A criação de um imposto de 2% sobre a riqueza dos 0,2% mais ricos do Brasil seria suficiente para arrecadar R$ 41,9 bilhões por ano, segundo cálculo do Made/USP (Centro de Pesquisa em Macroeconomia das Desigualdades da Universidade de São Paulo) publicado nesta quarta-feira (22).
Esse valor seria suficiente para triplicar o orçamento do Ministério da Ciência e Tecnologia e aumentar em mais de dez vezes o orçamento do Ministério do Meio Ambiente e Mudanças Climáticas de 2023.
Também é equivalente a cerca de 25% do total gasto com o Bolsa Família em 2023, ano de investimento recorde no programa.
Incidindo sobre os 0,2% mais ricos do país, o imposto atingiria 267.460 mil pessoas no Brasil que têm riqueza declarada de mais de R$ 13 milhões e uma renda média mensal de R$ 218 mil, segundo a publicação do Made/USP.
“O perfil de riqueza desses 0,2%, é bem diferente do resto da população”, diz o economista Guilherme Klein, professor da Universidade de Leeds, no Reino Unido e pesquisador associado do Centro.

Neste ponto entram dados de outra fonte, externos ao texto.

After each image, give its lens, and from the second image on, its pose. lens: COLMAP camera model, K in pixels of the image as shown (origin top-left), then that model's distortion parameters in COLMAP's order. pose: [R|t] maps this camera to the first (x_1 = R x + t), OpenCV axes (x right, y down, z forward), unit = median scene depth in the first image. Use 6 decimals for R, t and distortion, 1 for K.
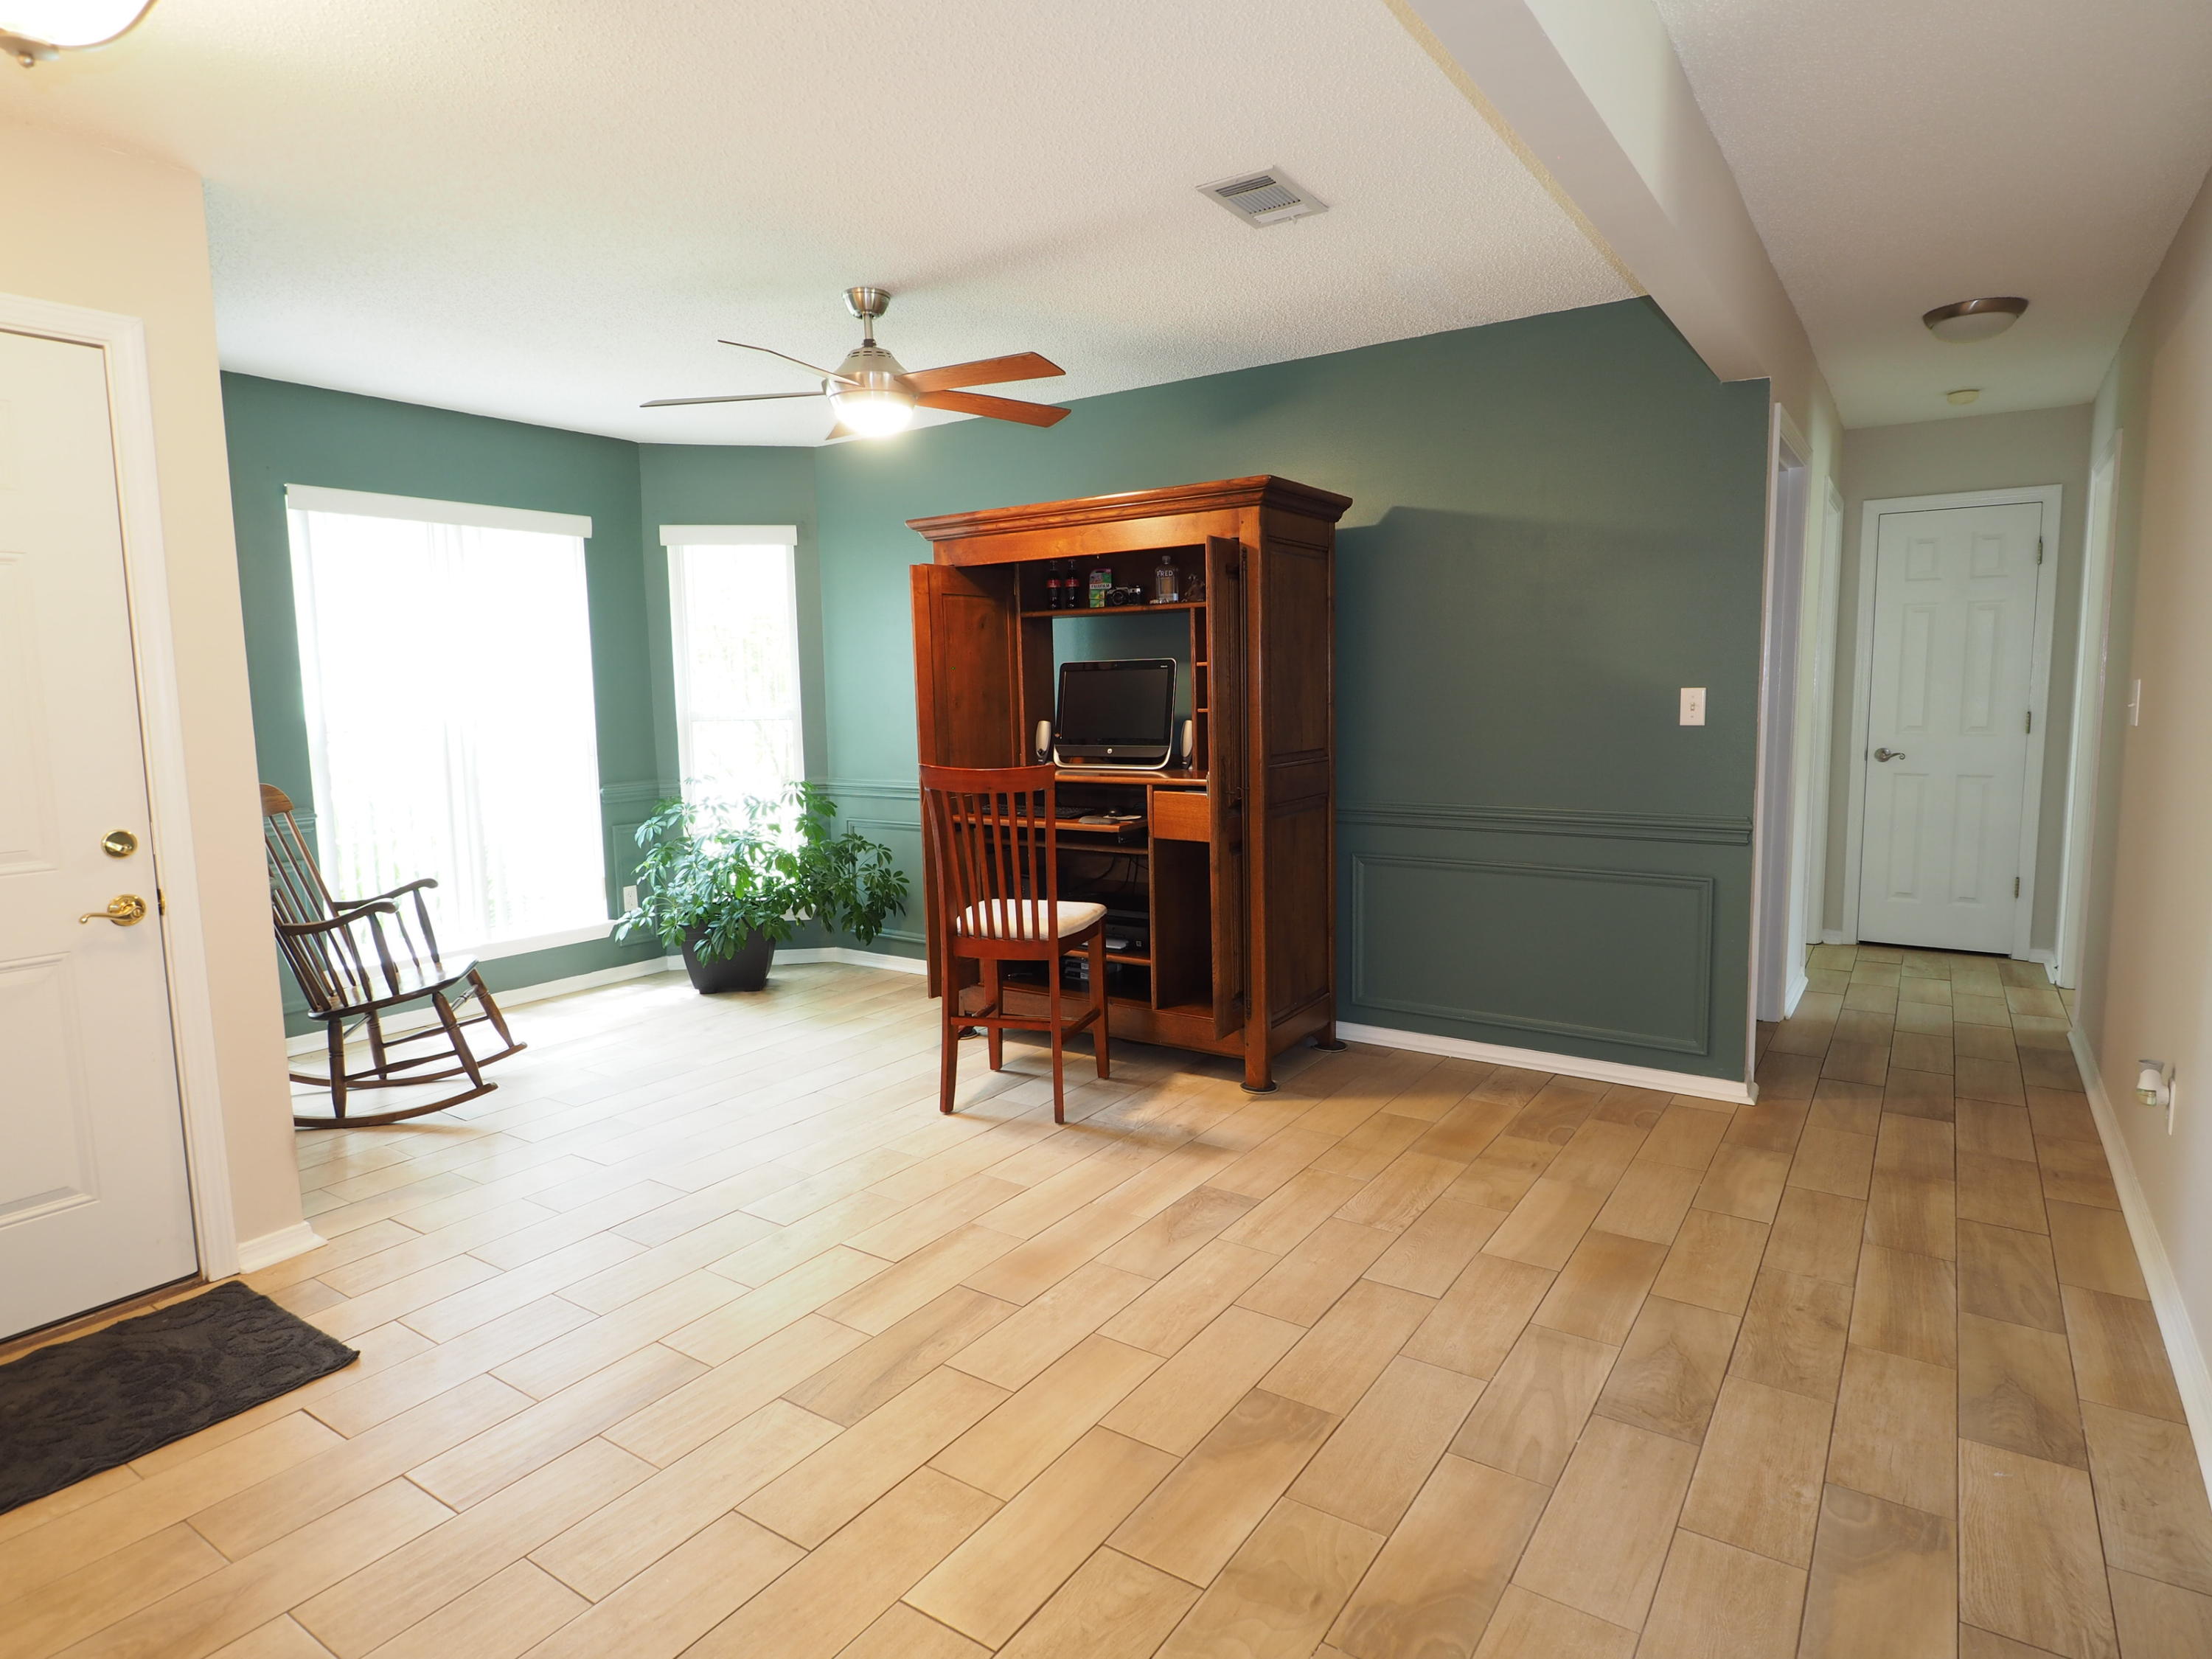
lens RADIAL K [[1197.5, 0, 1124.3], [0, 1197.5, 826.3], [0, 0, 1]] dist [-0.007917, -0.004094]
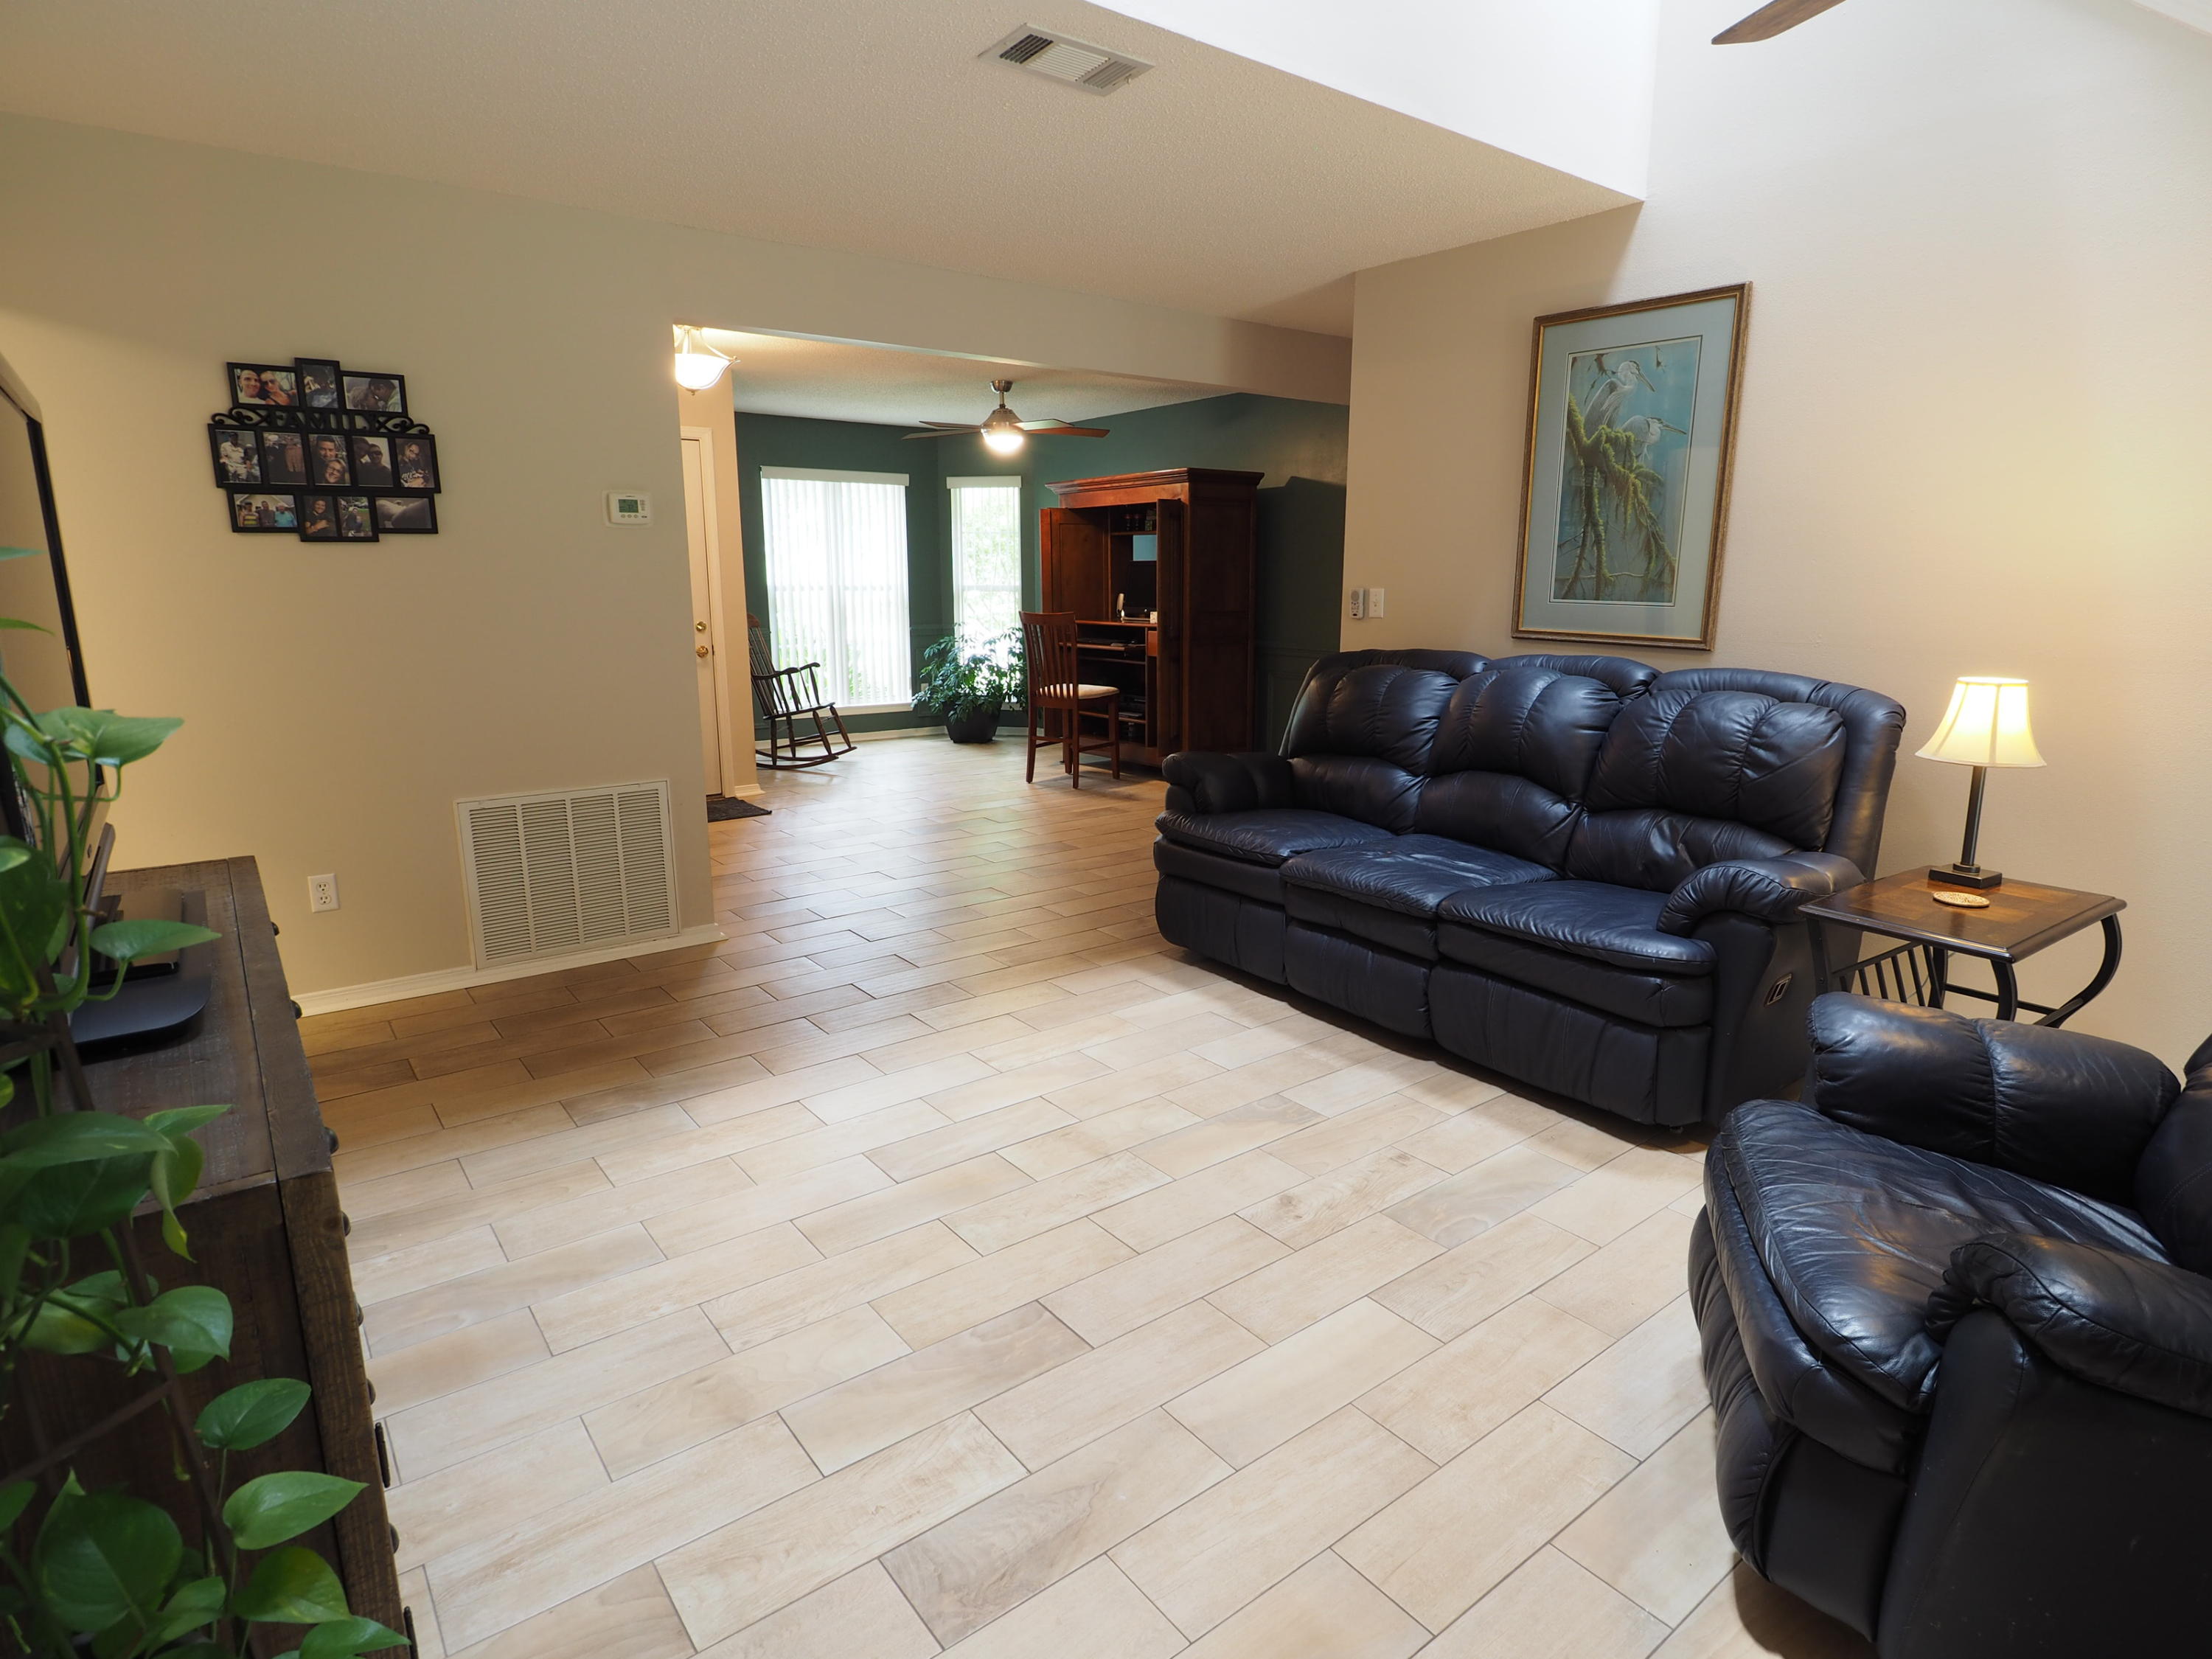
lens RADIAL K [[1197.5, 0, 1136.0], [0, 1197.5, 821.9], [0, 0, 1]] dist [-0.007917, -0.004094]
pose [[0.950069, 0.083502, -0.300659, 0.577661], [-0.057026, 0.993766, 0.095801, 0.086988], [0.306785, -0.073872, 0.948908, -0.800234]]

A grande maioria dos brasileiros que possuem alguma riqueza declarada (somente 27% da população) têm a maior parte disso acumulado em imóveis —em média, R$ 97 mil. “Em geral, são as casas onde as pessoas moram”, explica o economista.
Enquanto isso, a maior parte da riqueza dos 0,2% no topo é composta por ativos financeiros, diz o estudo. Ou seja, é composta por ações, fundos de investimentos, títulos de dívida, letras de crédito, etc.
O estudo foi feito com base na proposta dos economistas franceses Thomas Piketty, Gabriel Zucman e Emmanuel Saez em seu relatório global de 2022 de criar um imposto global mínimo sobre a riqueza dos bilionários.
Também foi baseado no trabalho desses economistas que, neste ano, o Brasil liderou uma proposta no G20, grupo dos países mais ricos, de criar uma taxação global mínima de 2% sobre a riqueza dos bilionários.
A vantagem desse acordo internacional, segundo o economista francês Gabriel Zucman —convidado pelo Brasil a falar em uma reunião do G20 em Brasília nesta semana— é evitar que os super-ricos movimentem essa riqueza internacionalmente para fugir dos impostos.
A principal crítica normalmente feita a esse tipo de proposta de taxar super-ricos é a possibilidade de fuga de capital.
“Um acordo internacional diminui as chances de países ‘perderem’ residentes, porque vai haver um imposto mínimo global”, disse Zucman à BBC News Brasil em março.
A análise do Made leva em consideração que os ativos financeiros que compõem a riqueza dos 0,2% no topo são muito mais fáceis de movimentar.
“Os super-ricos podem facilmente mudar de local e movimentar suas riquezas, que são compostas por ativos financeiros e por essa natureza são mais móveis”, reconhece Klein.
“Inclusive é uma coisa que a gente mostra na pesquisa também. Por isso, é tão importante que haja uma articulação política global para tornar viável a proposta.”
Quanto às críticas de que esse nível de articulação seja muito ambicioso, Zucman defendeu a ideia de que um acordo global não é irrealista e poderia acontecer nos moldes da taxação mínima internacional sobre empresas multinacionais, iniciativa proposta pela Organização para a Cooperação e Desenvolvimento Econômico (OCDE) para reduzir o envio de lucros para paraísos fiscais e que foi aprovada em 2021 por 140 países.
“É possível ter um grande número de países, como aconteceu em 2021, quando 140 países concordaram com um imposto mínimo de 15% para multinacionais”, disse ele à BBC News Brasil.
“É possível criar esse imposto de uma forma que os ricos não poderiam evitá-lo se mudando. É muito importante entendermos que a competição tributária internacional não é uma lei da natureza. É uma escolha política. Podemos escolher tolerar isso ou não.”
A implementação global desse imposto mínimo, segundo ele, aconteceria de forma a complementar o que já se paga de imposto localmente.
Por exemplo, em um país onde os mais ricos já pagam o equivalente a 1% de imposto, essa taxação seria aumentada até atingir 2%.